Might be hard to fit into his hectic schedule of tattooing surfers, trying to find the brown note, and drinking all the rough cider in Cornwall?
Apparently not a problem — he polished his off before the fourth panel!
I’m afraid Billie is going to have wrong conclusions about the Toilet incident. Billie, eat your breakfast!!!!
Oh man, do I miss the Full English, Full Scottish and Full Irish.
Does anyone remember the “Ulster Fry”?
Beloved of Jim McDonald on Coronation Street!
Remember it? It’s still going strong. I had a couple recently. Fabulous.
But not the Full Monty?
Billie, obviously a slow eater.
Which reminds me of a, uh, I don’t know, “Far Side” ripoff of some sort who on one occasion offered us a look at the Flintstones’ bathroom, including the hippo used as a toilet:
“Kill…ME….”
that’s a strong man breakfast
The beans are touching the scrambled egg! That is too evil even for satanists…
At least it’s not spam, eggs, baked beans, and spam.
Spam fritters – hmmm hmmm!
That is certainly a full plate, and looks quite tempting! But I am no where near active enough to manage all those calories on a regular basis :{
Mmm, breakfast with champignons is my favorite!
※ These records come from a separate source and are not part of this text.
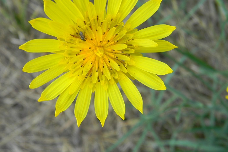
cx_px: 104
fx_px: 633
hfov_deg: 20.4
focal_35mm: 100
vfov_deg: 13.7
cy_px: 64
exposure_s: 1/51.2
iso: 80
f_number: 4.5
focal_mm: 15.1
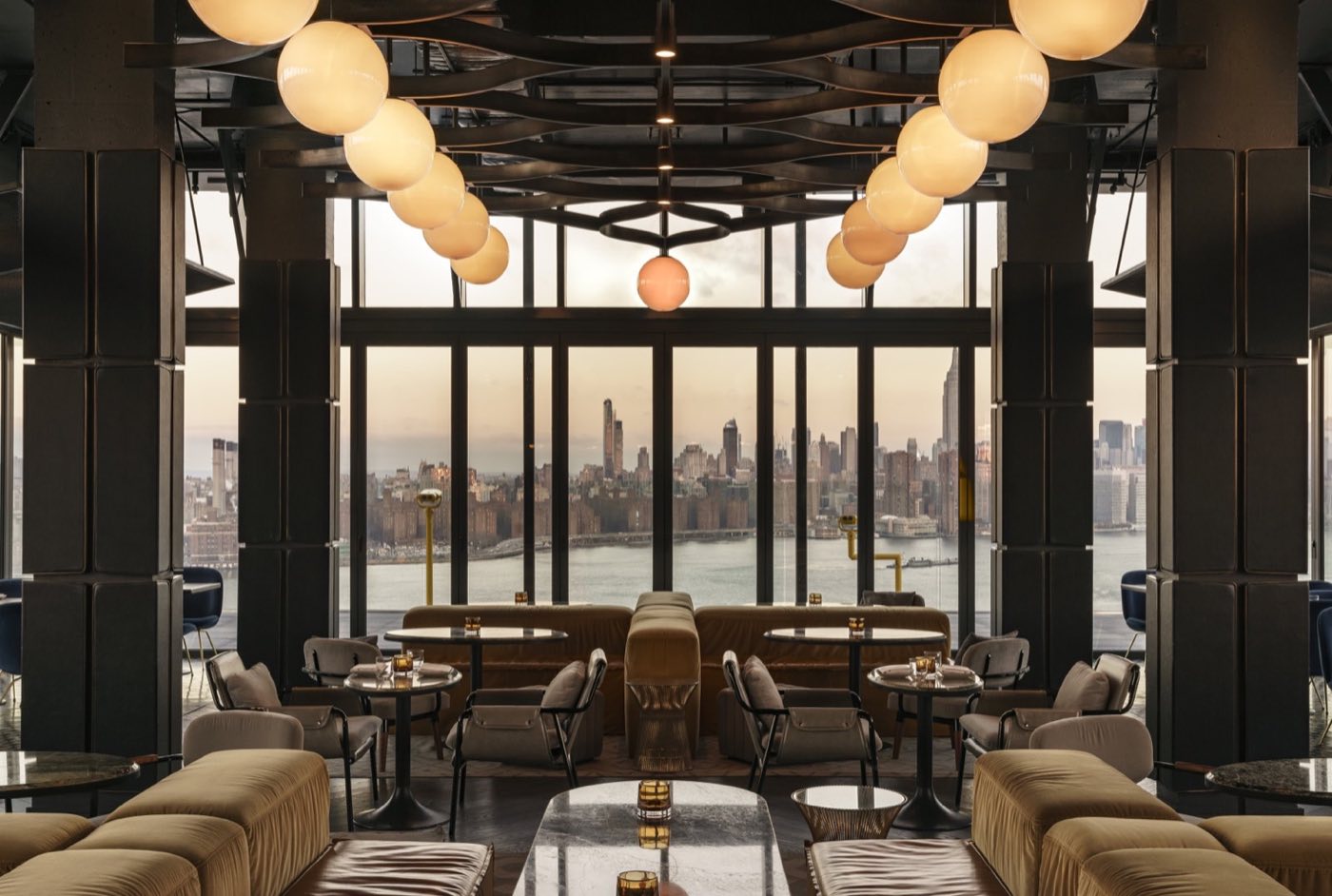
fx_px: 1447
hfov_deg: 49.4
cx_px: 666
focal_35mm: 39
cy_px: 448
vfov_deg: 34.4
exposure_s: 1/10
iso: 320
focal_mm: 39
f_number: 13
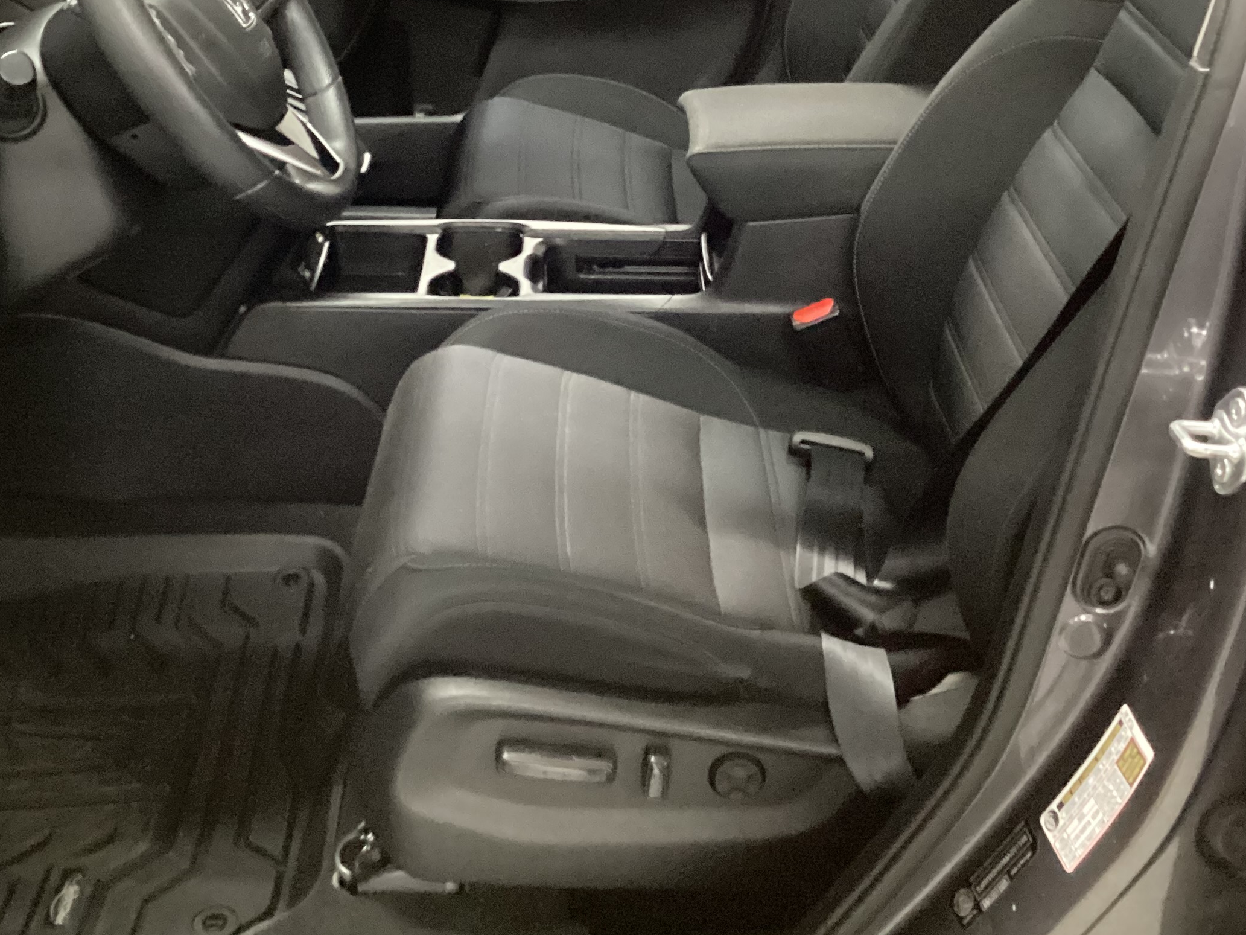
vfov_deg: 29.1
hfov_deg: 38.8
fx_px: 1764
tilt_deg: -23.9
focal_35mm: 49
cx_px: 509
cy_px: 214
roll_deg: -0.5
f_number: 2.4
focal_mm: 3.3
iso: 800
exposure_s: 1/24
This looks great and all, but for me it will always be German Breakfast for the win. 🙂
Mit oder ohne Speck?
I have a question! (Admittedly unrelated to the current storyline):
Are there Cornish hedges in Tredregyn?
I just found out yesterday that there are hedgerows in Cornwall believed to be 4,000-6,000 years old, and that is blowing my mind.
Having driven extensively round Cornwall, along these narrow roads where one never knows what is around the next corner and exactly how far you might have to reverse to get to a passing place, I can say for sure that there are Cornish hedges in Tredregyn, if not in the town itself, then on the way out.
No one has mentioned the ‘official’ Scottish breakfast of champions: a deep fried Mars bar.